陪沈廷创业的第七年,我习惯了把一分钱掰成两半花。
为了省电费,他在家里定下规矩,气温不降到零下5度绝不开空调制热。
大冬天我手上生满了冻疮,又红又肿,他却裹着厚睡衣说:“寒冷让人清醒,吃得苦中苦,方为人上人。”

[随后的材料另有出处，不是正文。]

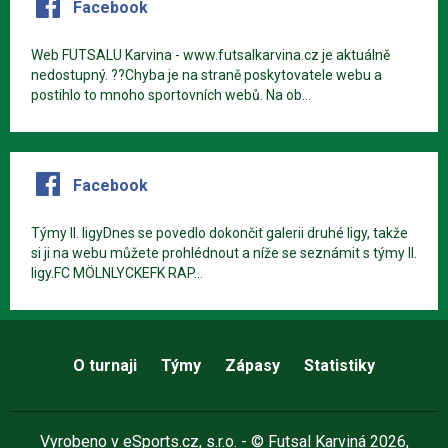
Facebook
Web FUTSALU Karvina - www.futsalkarvina.cz je aktuálně
nedostupný. ??Chyba je na straně poskytovatele webu a
postihlo to mnoho sportovních webů. Na ob...
Facebook
Týmy II. ligyDnes se povedlo dokončit galerii druhé ligy, takže
si ji na webu můžete prohlédnout a níže se seznámit s týmy II.
ligy.FC MÖLNLYCKEFK RAP...
O turnaji
Týmy
Zápasy
Statistiky
Vyrobeno v
eSports.cz
, s.r.o. - © Futsal Karviná 2026,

七夕情人节,他送我的礼物是他公司滞销的一批印错字的卫衣。
我穿着那件版型奇怪的卫衣,陪他熬过了一个又一个手脚冰凉的冬夜。
直到那天我发烧39度,想打个车去医院,车费不过40块。
他在电话里暴怒:“坐地铁不行吗?创业阶段每一分钱都要花在刀刃上!”
“你这么娇气,以后怎么当老板娘?”
挂了电话,我却刷到了他公司新招的前台小妹的朋友圈。
视频里,漫天的迪士尼烟花璀璨夺目,那是VIP观景位的视角。
原来,所谓的创业艰难,只是为了省下钱给别人制造浪漫。
原来,心凉透了,比数九寒天还要冷。
我烧掉了那件卫衣,也烧掉了这七年的青春。
......
因为发烧,我浑身冷得像掉进了冰窟窿,牙齿都在打颤,骨头缝里都在冒寒气。
……
第二天早上,我是被沈廷的骂声吵醒的。
“袁涵!我的羊绒大衣呢?我要穿那件黑色的,今天见投资人!”
我躺在客房的床上,头还有点晕,但意识异常清醒。
“烧了。”
我隔着门板,淡淡地回了一句。
外面的动静停滞了两秒,紧接着门被一脚踹开。
沈廷穿着一条保暖裤,满脸不可置信地站在门口。
“你说什么?烧了?那件大衣好几千块!你疯了?”
“那是必须要干洗的羊绒,昨晚我发烧,没力气伺候那些衣服,也没钱送干洗。”
我坐起身,平静地看着他。
“既然不能洗,留着也是占地方,我就帮你处理了。”
“正如你所说,家里地方小,每一寸空间都要用在刀刃上。而且烧了还能取暖,也不算浪费。”
沈廷气得胸口剧烈起伏,手指指着我,半天说不出话来。
最后,他只能从衣柜里随便翻出一件起球的旧羽绒服套上,骂骂咧咧地出了门。
我也起床收拾了一下。
……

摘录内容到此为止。